#### Data shown
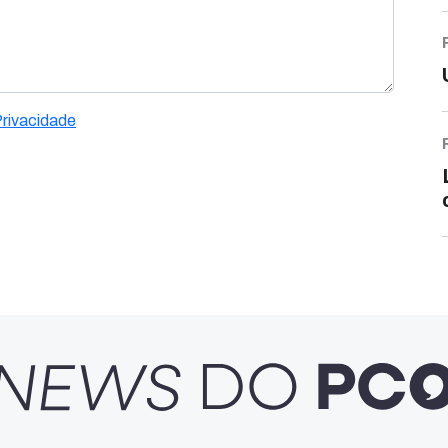
Privacidade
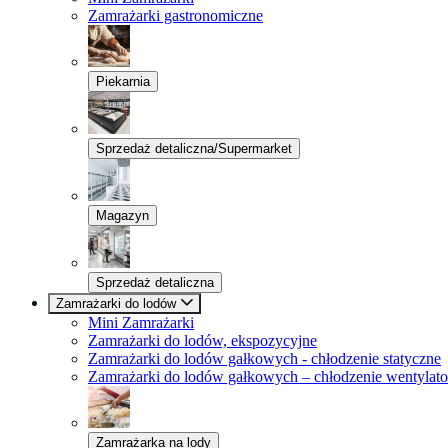
Zamrażarki gastronomiczne
Piekarnia
Sprzedaż detaliczna/Supermarket
Magazyn
Sprzedaż detaliczna
Zamrażarki do lodów
Mini Zamrażarki
Zamrażarki do lodów, ekspozycyjne
Zamrażarki do lodów gałkowych - chłodzenie statyczne
Zamrażarki do lodów gałkowych – chłodzenie wentylat
Zamrażarka na lody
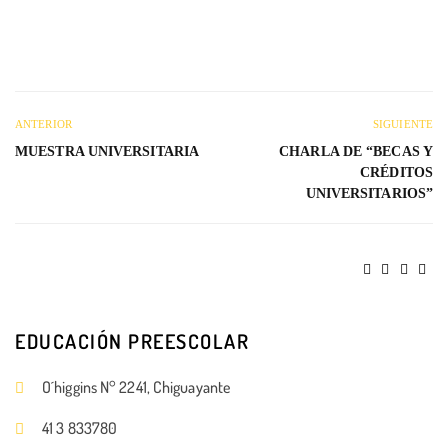
ANTERIOR
SIGUIENTE
MUESTRA UNIVERSITARIA
CHARLA DE “BECAS Y
CRÉDITOS
UNIVERSITARIOS”
EDUCACIÓN PREESCOLAR
O´higgins N° 2241, Chiguayante
41 3 833780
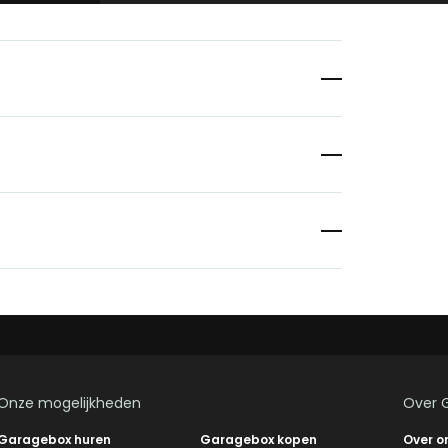
Onze mogelijkheden
Over 
Garagebox huren
Garagebox kopen
Over o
########
Write out the text of every record above word for word, leaving out the pictures.

Exercise solution =>
Privacidade
Zamrażarki gastronomiczne
Piekarnia
Sprzedaż detaliczna/Supermarket
Magazyn
Sprzedaż detaliczna
Zamrażarki do lodów
Mini Zamrażarki
Zamrażarki do lodów, ekspozycyjne
Zamrażarki do lodów gałkowych - chłodzenie statyczne
Zamrażarki do lodów gałkowych – chłodzenie wentylat
Zamrażarka na lody
ANTERIOR
SIGUIENTE
MUESTRA UNIVERSITARIA
CHARLA DE “BECAS Y
CRÉDITOS
UNIVERSITARIOS”
EDUCACIÓN PREESCOLAR
O´higgins N° 2241, Chiguayante
41 3 833780
Onze mogelijkheden
Over 
Garagebox huren
Garagebox kopen
Over o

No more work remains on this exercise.